• **Supplied records**
::::
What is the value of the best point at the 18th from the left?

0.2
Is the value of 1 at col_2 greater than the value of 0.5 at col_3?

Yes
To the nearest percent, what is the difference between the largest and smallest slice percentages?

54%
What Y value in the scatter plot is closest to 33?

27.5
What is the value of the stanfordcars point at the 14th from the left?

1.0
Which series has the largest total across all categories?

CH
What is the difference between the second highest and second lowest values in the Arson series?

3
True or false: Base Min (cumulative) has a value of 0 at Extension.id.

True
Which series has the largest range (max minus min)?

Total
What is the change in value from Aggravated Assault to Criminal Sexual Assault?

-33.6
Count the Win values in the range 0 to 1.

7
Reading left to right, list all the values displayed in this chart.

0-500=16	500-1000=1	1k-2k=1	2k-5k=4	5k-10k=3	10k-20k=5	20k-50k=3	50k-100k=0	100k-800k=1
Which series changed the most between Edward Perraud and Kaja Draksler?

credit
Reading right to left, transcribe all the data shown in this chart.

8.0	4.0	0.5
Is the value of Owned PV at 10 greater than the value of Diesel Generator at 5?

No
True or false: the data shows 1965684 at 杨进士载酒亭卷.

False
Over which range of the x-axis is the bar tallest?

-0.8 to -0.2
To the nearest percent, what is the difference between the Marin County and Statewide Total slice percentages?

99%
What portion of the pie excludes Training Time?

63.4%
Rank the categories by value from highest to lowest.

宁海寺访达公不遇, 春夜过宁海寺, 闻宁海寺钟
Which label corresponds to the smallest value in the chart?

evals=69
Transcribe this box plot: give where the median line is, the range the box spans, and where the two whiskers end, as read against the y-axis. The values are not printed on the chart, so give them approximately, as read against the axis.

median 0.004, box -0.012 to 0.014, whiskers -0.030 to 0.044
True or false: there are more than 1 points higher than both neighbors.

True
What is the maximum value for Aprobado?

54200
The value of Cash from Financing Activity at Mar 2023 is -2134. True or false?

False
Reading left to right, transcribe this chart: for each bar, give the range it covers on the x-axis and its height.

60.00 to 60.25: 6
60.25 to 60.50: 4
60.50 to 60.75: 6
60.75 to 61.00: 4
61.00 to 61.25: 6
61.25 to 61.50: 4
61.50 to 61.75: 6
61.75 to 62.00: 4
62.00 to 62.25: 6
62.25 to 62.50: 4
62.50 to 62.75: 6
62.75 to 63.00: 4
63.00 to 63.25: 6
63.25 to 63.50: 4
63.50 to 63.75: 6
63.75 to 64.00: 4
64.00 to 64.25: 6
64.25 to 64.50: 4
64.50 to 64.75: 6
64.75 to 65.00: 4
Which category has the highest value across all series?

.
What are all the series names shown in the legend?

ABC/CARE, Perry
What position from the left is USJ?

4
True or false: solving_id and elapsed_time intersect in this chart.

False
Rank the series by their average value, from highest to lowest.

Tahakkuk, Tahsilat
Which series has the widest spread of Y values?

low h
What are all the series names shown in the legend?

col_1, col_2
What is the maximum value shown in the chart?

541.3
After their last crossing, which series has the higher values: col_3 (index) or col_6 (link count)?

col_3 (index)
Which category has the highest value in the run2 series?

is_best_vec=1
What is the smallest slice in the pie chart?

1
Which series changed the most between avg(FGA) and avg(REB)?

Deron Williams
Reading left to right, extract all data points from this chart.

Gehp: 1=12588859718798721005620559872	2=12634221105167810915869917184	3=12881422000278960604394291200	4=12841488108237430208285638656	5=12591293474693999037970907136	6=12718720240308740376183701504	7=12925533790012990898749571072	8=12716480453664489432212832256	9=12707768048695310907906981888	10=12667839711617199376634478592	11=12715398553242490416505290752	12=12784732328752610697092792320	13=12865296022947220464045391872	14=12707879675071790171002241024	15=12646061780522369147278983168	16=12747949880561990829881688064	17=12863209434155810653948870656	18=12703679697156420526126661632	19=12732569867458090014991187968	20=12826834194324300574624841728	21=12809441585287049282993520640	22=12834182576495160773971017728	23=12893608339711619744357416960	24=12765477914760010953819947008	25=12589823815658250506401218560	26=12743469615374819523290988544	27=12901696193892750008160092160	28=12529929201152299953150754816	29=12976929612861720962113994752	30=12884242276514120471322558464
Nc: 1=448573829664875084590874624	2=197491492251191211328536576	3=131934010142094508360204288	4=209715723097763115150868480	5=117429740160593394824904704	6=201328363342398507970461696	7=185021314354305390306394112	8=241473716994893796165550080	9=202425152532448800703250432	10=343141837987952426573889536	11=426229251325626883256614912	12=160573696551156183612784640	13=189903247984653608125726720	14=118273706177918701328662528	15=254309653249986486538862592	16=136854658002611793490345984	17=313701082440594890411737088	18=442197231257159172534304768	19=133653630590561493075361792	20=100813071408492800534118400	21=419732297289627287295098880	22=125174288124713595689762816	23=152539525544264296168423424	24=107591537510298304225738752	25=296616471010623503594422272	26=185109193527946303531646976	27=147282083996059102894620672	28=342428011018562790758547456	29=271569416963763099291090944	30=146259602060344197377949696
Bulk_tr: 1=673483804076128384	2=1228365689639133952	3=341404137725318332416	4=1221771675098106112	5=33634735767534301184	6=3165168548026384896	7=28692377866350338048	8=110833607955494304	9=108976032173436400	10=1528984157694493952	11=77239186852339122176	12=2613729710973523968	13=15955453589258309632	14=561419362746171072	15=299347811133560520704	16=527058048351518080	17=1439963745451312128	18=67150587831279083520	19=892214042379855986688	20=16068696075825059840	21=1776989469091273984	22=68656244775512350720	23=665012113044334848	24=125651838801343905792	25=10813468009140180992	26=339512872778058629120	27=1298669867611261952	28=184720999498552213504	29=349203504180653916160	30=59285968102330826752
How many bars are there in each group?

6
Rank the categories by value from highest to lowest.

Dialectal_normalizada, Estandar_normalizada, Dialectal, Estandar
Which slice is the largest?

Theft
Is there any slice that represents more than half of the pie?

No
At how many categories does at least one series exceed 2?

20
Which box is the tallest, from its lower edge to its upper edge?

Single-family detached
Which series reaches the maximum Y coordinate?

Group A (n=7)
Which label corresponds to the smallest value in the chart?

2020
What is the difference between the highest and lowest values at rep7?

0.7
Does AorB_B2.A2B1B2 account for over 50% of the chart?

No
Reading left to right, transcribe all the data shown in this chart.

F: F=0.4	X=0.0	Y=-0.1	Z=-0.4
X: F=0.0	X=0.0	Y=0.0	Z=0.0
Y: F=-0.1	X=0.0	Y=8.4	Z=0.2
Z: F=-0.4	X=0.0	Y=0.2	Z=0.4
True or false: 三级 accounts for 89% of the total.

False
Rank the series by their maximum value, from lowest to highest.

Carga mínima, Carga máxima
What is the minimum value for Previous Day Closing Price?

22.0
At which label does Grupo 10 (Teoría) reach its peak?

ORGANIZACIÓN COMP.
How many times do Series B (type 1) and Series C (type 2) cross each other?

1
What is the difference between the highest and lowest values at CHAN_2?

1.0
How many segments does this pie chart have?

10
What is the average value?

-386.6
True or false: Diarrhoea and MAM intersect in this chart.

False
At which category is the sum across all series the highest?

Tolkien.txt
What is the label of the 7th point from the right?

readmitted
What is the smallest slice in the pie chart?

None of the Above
::::
• **Problem description**
Print all of the data above again, line for line, with no changes.

• **Written reply**
What is the value of the best point at the 18th from the left?

0.2
Is the value of 1 at col_2 greater than the value of 0.5 at col_3?

Yes
To the nearest percent, what is the difference between the largest and smallest slice percentages?

54%
What Y value in the scatter plot is closest to 33?

27.5
What is the value of the stanfordcars point at the 14th from the left?

1.0
Which series has the largest total across all categories?

CH
What is the difference between the second highest and second lowest values in the Arson series?

3
True or false: Base Min (cumulative) has a value of 0 at Extension.id.

True
Which series has the largest range (max minus min)?

Total
What is the change in value from Aggravated Assault to Criminal Sexual Assault?

-33.6
Count the Win values in the range 0 to 1.

7
Reading left to right, list all the values displayed in this chart.

0-500=16	500-1000=1	1k-2k=1	2k-5k=4	5k-10k=3	10k-20k=5	20k-50k=3	50k-100k=0	100k-800k=1
Which series changed the most between Edward Perraud and Kaja Draksler?

credit
Reading right to left, transcribe all the data shown in this chart.

8.0	4.0	0.5
Is the value of Owned PV at 10 greater than the value of Diesel Generator at 5?

No
True or false: the data shows 1965684 at 杨进士载酒亭卷.

False
Over which range of the x-axis is the bar tallest?

-0.8 to -0.2
To the nearest percent, what is the difference between the Marin County and Statewide Total slice percentages?

99%
What portion of the pie excludes Training Time?

63.4%
Rank the categories by value from highest to lowest.

宁海寺访达公不遇, 春夜过宁海寺, 闻宁海寺钟
Which label corresponds to the smallest value in the chart?

evals=69
Transcribe this box plot: give where the median line is, the range the box spans, and where the two whiskers end, as read against the y-axis. The values are not printed on the chart, so give them approximately, as read against the axis.

median 0.004, box -0.012 to 0.014, whiskers -0.030 to 0.044
True or false: there are more than 1 points higher than both neighbors.

True
What is the maximum value for Aprobado?

54200
The value of Cash from Financing Activity at Mar 2023 is -2134. True or false?

False
Reading left to right, transcribe this chart: for each bar, give the range it covers on the x-axis and its height.

60.00 to 60.25: 6
60.25 to 60.50: 4
60.50 to 60.75: 6
60.75 to 61.00: 4
61.00 to 61.25: 6
61.25 to 61.50: 4
61.50 to 61.75: 6
61.75 to 62.00: 4
62.00 to 62.25: 6
62.25 to 62.50: 4
62.50 to 62.75: 6
62.75 to 63.00: 4
63.00 to 63.25: 6
63.25 to 63.50: 4
63.50 to 63.75: 6
63.75 to 64.00: 4
64.00 to 64.25: 6
64.25 to 64.50: 4
64.50 to 64.75: 6
64.75 to 65.00: 4
Which category has the highest value across all series?

.
What are all the series names shown in the legend?

ABC/CARE, Perry
What position from the left is USJ?

4
True or false: solving_id and elapsed_time intersect in this chart.

False
Rank the series by their average value, from highest to lowest.

Tahakkuk, Tahsilat
Which series has the widest spread of Y values?

low h
What are all the series names shown in the legend?

col_1, col_2
What is the maximum value shown in the chart?

541.3
After their last crossing, which series has the higher values: col_3 (index) or col_6 (link count)?

col_3 (index)
Which category has the highest value in the run2 series?

is_best_vec=1
What is the smallest slice in the pie chart?

1
Which series changed the most between avg(FGA) and avg(REB)?

Deron Williams
Reading left to right, extract all data points from this chart.

Gehp: 1=12588859718798721005620559872	2=12634221105167810915869917184	3=12881422000278960604394291200	4=12841488108237430208285638656	5=12591293474693999037970907136	6=12718720240308740376183701504	7=12925533790012990898749571072	8=12716480453664489432212832256	9=12707768048695310907906981888	10=12667839711617199376634478592	11=12715398553242490416505290752	12=12784732328752610697092792320	13=12865296022947220464045391872	14=12707879675071790171002241024	15=12646061780522369147278983168	16=12747949880561990829881688064	17=12863209434155810653948870656	18=12703679697156420526126661632	19=12732569867458090014991187968	20=12826834194324300574624841728	21=12809441585287049282993520640	22=12834182576495160773971017728	23=12893608339711619744357416960	24=12765477914760010953819947008	25=12589823815658250506401218560	26=12743469615374819523290988544	27=12901696193892750008160092160	28=12529929201152299953150754816	29=12976929612861720962113994752	30=12884242276514120471322558464
Nc: 1=448573829664875084590874624	2=197491492251191211328536576	3=131934010142094508360204288	4=209715723097763115150868480	5=117429740160593394824904704	6=201328363342398507970461696	7=185021314354305390306394112	8=241473716994893796165550080	9=202425152532448800703250432	10=343141837987952426573889536	11=426229251325626883256614912	12=160573696551156183612784640	13=189903247984653608125726720	14=118273706177918701328662528	15=254309653249986486538862592	16=136854658002611793490345984	17=313701082440594890411737088	18=442197231257159172534304768	19=133653630590561493075361792	20=100813071408492800534118400	21=419732297289627287295098880	22=125174288124713595689762816	23=152539525544264296168423424	24=107591537510298304225738752	25=296616471010623503594422272	26=185109193527946303531646976	27=147282083996059102894620672	28=342428011018562790758547456	29=271569416963763099291090944	30=146259602060344197377949696
Bulk_tr: 1=673483804076128384	2=1228365689639133952	3=341404137725318332416	4=1221771675098106112	5=33634735767534301184	6=3165168548026384896	7=28692377866350338048	8=110833607955494304	9=108976032173436400	10=1528984157694493952	11=77239186852339122176	12=2613729710973523968	13=15955453589258309632	14=561419362746171072	15=299347811133560520704	16=527058048351518080	17=1439963745451312128	18=67150587831279083520	19=892214042379855986688	20=16068696075825059840	21=1776989469091273984	22=68656244775512350720	23=665012113044334848	24=125651838801343905792	25=10813468009140180992	26=339512872778058629120	27=1298669867611261952	28=184720999498552213504	29=349203504180653916160	30=59285968102330826752
How many bars are there in each group?

6
Rank the categories by value from highest to lowest.

Dialectal_normalizada, Estandar_normalizada, Dialectal, Estandar
Which slice is the largest?

Theft
Is there any slice that represents more than half of the pie?

No
At how many categories does at least one series exceed 2?

20
Which box is the tallest, from its lower edge to its upper edge?

Single-family detached
Which series reaches the maximum Y coordinate?

Group A (n=7)
Which label corresponds to the smallest value in the chart?

2020
What is the difference between the highest and lowest values at rep7?

0.7
Does AorB_B2.A2B1B2 account for over 50% of the chart?

No
Reading left to right, transcribe all the data shown in this chart.

F: F=0.4	X=0.0	Y=-0.1	Z=-0.4
X: F=0.0	X=0.0	Y=0.0	Z=0.0
Y: F=-0.1	X=0.0	Y=8.4	Z=0.2
Z: F=-0.4	X=0.0	Y=0.2	Z=0.4
True or false: 三级 accounts for 89% of the total.

False
Rank the series by their maximum value, from lowest to highest.

Carga mínima, Carga máxima
What is the minimum value for Previous Day Closing Price?

22.0
At which label does Grupo 10 (Teoría) reach its peak?

ORGANIZACIÓN COMP.
How many times do Series B (type 1) and Series C (type 2) cross each other?

1
What is the difference between the highest and lowest values at CHAN_2?

1.0
How many segments does this pie chart have?

10
What is the average value?

-386.6
True or false: Diarrhoea and MAM intersect in this chart.

False
At which category is the sum across all series the highest?

Tolkien.txt
What is the label of the 7th point from the right?

readmitted
What is the smallest slice in the pie chart?

None of the Above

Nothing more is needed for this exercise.